“I think the Decade can genuinely call itself a partnership project, a collaboration,” agrees Neil Betteridge, who grew up with juvenile arthritis. Betteridge has been advocating on behalf of his fellow service users for the past 20 years. Currently head of Arthritis Care in the United Kingdom, he has been advancing the BJD disability agenda through the U.K.’s NAN, the Arthritis and Musculoskeletal Alliance. “[The BJD] did feel, in the early days, much more doctor led, but I think everyone has woken up to the fact that we actually achieve more working side by side.” Policy makers, he points out, “don’t take arguments quite as seriously unless you can claim to be speaking directly for the people who use services.”

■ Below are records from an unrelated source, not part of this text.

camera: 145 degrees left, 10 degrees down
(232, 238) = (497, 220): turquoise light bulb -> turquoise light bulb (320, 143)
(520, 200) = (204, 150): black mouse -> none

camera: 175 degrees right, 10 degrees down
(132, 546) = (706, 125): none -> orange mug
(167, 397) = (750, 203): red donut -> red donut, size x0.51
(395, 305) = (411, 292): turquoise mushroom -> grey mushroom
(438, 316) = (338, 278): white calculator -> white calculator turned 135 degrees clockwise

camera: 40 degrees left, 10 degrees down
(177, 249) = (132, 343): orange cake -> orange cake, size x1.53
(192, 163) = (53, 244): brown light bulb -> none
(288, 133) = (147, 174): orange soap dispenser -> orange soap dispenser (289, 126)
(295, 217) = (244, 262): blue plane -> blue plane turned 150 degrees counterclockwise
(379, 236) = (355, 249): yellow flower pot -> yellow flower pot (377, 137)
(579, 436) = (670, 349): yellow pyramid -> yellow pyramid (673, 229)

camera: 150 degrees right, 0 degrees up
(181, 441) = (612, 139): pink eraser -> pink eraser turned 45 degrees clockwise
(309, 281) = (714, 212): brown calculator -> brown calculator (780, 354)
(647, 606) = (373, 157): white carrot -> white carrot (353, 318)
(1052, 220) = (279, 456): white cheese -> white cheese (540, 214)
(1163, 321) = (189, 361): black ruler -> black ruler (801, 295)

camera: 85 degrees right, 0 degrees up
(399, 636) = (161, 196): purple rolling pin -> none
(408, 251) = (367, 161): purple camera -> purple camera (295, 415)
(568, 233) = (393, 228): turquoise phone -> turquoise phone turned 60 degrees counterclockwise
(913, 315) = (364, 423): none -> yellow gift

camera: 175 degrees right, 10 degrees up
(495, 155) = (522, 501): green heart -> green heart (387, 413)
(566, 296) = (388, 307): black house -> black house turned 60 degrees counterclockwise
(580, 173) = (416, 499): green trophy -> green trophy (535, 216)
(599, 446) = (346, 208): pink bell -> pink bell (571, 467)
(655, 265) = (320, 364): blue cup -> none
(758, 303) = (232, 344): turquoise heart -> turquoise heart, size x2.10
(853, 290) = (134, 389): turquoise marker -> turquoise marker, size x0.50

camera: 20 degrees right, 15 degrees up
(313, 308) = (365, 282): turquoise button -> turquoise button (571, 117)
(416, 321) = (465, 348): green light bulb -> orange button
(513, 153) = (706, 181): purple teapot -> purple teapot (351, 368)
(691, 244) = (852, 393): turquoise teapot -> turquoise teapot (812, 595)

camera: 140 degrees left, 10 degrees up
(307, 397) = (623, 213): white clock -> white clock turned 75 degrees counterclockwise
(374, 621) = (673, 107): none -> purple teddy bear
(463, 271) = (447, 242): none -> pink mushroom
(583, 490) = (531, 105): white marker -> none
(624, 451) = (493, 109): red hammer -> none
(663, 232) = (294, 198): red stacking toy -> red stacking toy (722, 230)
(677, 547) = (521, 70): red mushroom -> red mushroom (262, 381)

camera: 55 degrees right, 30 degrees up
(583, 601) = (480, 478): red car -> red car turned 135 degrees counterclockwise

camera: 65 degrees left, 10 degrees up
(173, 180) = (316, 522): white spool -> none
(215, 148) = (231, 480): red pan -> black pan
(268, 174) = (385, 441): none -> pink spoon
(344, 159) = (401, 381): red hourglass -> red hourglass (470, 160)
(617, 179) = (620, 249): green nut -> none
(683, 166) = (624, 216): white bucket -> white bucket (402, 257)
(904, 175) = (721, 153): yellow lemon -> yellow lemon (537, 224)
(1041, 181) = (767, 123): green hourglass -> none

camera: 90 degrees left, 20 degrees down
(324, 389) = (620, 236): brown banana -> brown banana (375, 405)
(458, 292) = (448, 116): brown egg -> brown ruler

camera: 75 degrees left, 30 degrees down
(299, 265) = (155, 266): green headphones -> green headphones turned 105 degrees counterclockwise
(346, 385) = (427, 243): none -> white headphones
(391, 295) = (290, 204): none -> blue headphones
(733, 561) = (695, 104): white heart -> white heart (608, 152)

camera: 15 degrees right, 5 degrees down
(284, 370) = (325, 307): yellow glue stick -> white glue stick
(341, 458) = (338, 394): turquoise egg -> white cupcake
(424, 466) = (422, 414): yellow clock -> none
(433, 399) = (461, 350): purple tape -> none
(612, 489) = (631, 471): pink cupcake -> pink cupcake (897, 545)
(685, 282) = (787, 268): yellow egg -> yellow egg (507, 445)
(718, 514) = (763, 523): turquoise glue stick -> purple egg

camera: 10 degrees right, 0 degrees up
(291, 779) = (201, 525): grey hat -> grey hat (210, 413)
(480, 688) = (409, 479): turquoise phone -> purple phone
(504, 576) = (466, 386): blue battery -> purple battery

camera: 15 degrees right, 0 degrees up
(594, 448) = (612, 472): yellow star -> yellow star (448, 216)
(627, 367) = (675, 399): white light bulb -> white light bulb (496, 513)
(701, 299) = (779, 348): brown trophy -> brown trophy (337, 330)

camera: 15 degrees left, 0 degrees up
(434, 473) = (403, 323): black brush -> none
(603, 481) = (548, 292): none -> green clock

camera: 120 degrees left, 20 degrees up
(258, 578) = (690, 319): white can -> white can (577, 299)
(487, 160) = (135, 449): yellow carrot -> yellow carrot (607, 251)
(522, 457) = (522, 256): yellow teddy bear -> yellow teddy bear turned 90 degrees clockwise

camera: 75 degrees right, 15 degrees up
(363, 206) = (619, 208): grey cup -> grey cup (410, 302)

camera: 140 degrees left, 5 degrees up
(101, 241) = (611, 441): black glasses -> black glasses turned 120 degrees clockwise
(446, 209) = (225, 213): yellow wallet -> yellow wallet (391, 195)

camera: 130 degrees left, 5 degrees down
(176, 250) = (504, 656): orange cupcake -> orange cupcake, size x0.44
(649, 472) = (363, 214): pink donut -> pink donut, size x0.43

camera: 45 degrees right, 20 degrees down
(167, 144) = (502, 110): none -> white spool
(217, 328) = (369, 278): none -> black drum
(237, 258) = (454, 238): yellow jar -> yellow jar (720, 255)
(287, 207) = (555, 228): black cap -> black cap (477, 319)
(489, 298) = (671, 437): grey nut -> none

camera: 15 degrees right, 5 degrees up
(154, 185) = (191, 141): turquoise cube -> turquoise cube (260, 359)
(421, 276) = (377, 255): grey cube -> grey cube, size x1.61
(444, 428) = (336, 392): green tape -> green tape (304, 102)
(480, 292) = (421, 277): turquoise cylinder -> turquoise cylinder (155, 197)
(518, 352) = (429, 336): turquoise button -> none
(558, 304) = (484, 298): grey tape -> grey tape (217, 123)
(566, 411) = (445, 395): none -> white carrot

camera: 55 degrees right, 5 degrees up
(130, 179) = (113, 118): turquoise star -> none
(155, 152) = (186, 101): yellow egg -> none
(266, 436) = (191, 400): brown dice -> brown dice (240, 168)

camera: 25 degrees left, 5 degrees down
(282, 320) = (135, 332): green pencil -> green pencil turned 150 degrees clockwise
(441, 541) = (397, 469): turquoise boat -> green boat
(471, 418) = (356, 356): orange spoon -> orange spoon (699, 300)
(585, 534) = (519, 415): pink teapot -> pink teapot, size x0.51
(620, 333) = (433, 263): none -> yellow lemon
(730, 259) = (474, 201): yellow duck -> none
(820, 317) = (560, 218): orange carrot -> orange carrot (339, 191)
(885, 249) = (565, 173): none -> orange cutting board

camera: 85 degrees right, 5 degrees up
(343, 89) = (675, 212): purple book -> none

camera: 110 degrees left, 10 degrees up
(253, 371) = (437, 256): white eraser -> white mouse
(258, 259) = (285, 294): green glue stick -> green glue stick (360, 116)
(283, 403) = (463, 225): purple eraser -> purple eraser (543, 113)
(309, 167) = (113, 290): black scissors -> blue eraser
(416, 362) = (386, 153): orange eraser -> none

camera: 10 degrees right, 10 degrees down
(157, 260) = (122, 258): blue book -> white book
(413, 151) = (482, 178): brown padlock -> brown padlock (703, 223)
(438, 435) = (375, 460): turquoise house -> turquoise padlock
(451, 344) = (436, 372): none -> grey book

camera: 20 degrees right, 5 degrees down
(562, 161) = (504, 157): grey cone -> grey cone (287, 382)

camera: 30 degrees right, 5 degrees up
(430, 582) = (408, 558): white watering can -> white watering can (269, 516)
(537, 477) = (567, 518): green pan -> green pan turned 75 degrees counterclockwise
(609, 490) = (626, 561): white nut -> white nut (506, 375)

[The BJD] did feel, in the early days, much more doctor led, but I think everyone has woken up to the fact that we actually achieve more working side by side.
—Neil Betteridge
Different Countries, Different Issues
By conducting its work through national networks, the BJD has been able to balance country- and culture-specific initiatives with available resources and infrastructure. This year, with the conference to be held in India, Leong is especially excited about the opportunity for advocacy building among Asian patient groups. Fostering patient self-management in Asian cultures is challenging, she notes. There is an ethos about pain (you don’t complain) and parity for the expert patient (don’t question the doctor’s authority). “I grew up with the culture of not asking questions, even as a fourth-generation Chinese-Californian,” she says. “Had I continued with not asking questions, I would probably still be wheelchair bound.” (She was diagnosed with rheumatoid arthritis, Sjögren’s syndrome, and osteoporosis by the age of 18 and was wheelchair bound by age 26.) Today, Leong carries the message of effective patient–physician partnership to a range of consumer, industry, and clinical audiences.
The USBJD Experience
The United States BJD (USBJD) has been one of the most successful of the BJD’s NANs, according to BJD Communications Manager Sara Martin. The USBJD (www.usbjd.org) was initiated in 2002 with a proclamation from President George W. Bush and will run until 2011. Rheumatologists have been actively engaged with their colleagues in orthopedics, physical medicine, patient advocacy, and related disciplines to carry out the BJD mandate. “The USBJD is a big effort,” says Neal S. Birnbaum, MD, director of rheumatology at San Francisco’s California Pacific Medical Center, clinical professor of medicine at the University of California, San Francisco, and past ACR President. He served as ACR’s first representative to USBJD and has been impressed with the level of collegial working relationships within the organization. “We would certainly like to see this cooperation continue between the various disciplines, be it orthopedics, rheumatology, psychiatry, physical therapy, and patient groups, which have traditionally had their own agendas,” he says.